The dominant paradigm for end-to-end robot learning focuses on optimizing task-specific objectives that solve a single robotic problem such as picking up an object or reaching a target position. However, recent work on high-capacity models in robotics has shown promise toward being trained on large collections of diverse and task-agnostic datasets of video demonstrations. These models have shown impressive levels of generalization to unseen circumstances, especially as the amount of data and the model complexity scale.

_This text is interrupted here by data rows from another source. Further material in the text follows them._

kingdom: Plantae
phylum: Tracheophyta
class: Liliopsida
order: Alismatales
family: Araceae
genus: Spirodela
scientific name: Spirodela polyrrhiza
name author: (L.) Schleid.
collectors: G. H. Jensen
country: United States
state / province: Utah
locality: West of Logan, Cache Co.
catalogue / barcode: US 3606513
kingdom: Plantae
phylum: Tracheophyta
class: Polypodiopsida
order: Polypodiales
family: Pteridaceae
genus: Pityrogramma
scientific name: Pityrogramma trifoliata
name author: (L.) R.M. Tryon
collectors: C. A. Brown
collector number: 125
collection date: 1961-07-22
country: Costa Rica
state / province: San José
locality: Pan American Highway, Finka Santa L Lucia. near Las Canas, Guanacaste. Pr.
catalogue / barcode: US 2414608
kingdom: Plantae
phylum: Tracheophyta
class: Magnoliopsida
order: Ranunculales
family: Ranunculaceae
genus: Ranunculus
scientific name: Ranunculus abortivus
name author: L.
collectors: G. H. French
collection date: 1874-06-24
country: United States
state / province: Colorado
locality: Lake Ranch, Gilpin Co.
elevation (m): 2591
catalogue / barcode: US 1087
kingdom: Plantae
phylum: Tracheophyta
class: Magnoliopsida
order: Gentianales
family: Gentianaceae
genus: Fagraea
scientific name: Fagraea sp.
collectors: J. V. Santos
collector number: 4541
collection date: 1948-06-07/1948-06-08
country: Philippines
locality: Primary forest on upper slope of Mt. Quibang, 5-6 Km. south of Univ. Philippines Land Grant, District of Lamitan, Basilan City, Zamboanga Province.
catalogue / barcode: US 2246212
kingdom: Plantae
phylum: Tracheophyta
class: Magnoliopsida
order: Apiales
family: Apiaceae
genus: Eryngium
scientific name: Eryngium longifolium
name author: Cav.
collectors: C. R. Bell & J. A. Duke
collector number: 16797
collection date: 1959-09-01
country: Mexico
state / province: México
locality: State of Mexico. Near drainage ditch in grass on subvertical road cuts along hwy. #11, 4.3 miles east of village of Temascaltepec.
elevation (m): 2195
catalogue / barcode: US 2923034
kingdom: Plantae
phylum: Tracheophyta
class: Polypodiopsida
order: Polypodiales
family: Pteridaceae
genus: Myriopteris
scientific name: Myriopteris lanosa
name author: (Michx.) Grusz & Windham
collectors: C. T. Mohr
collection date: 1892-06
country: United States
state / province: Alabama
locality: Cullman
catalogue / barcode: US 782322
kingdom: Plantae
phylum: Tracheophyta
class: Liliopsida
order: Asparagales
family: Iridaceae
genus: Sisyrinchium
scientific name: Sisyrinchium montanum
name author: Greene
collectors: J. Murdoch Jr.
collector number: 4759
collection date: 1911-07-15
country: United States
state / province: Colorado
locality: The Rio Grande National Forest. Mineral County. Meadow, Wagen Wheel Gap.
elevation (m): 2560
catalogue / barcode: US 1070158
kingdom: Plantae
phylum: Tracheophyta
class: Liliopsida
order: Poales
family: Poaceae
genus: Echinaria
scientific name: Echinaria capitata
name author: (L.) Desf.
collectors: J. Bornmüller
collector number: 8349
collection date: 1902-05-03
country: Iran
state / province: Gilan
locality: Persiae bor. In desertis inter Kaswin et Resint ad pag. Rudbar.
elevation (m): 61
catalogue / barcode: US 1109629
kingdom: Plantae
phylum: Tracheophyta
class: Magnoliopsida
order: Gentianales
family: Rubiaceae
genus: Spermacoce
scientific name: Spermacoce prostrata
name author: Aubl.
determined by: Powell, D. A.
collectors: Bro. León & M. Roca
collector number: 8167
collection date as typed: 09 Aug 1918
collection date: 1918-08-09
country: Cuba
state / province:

Surgical robot systems that learn from data have struggled to advance as quickly as other fields of robot learning for a few reasons: (1) there is a lack of existing large-scale open-source data to train models, (2) it is challenging to model the soft-body deformations that these robots work with during surgery because simulation cannot match the physical and visual complexity of biological tissue, and (3) surgical robots risk harming patients when tested in clinical trials and require more extensive safety measures. This perspective article aims to provide a path toward increasing robot autonomy in robot-assisted surgery through the development of a multi-modal, multi-task, vision-language-action model for surgical robots. Ultimately, we argue that surgical robots are uniquely positioned to benefit from general-purpose models and provide three guiding actions toward increased autonomy in robot-assisted surgery.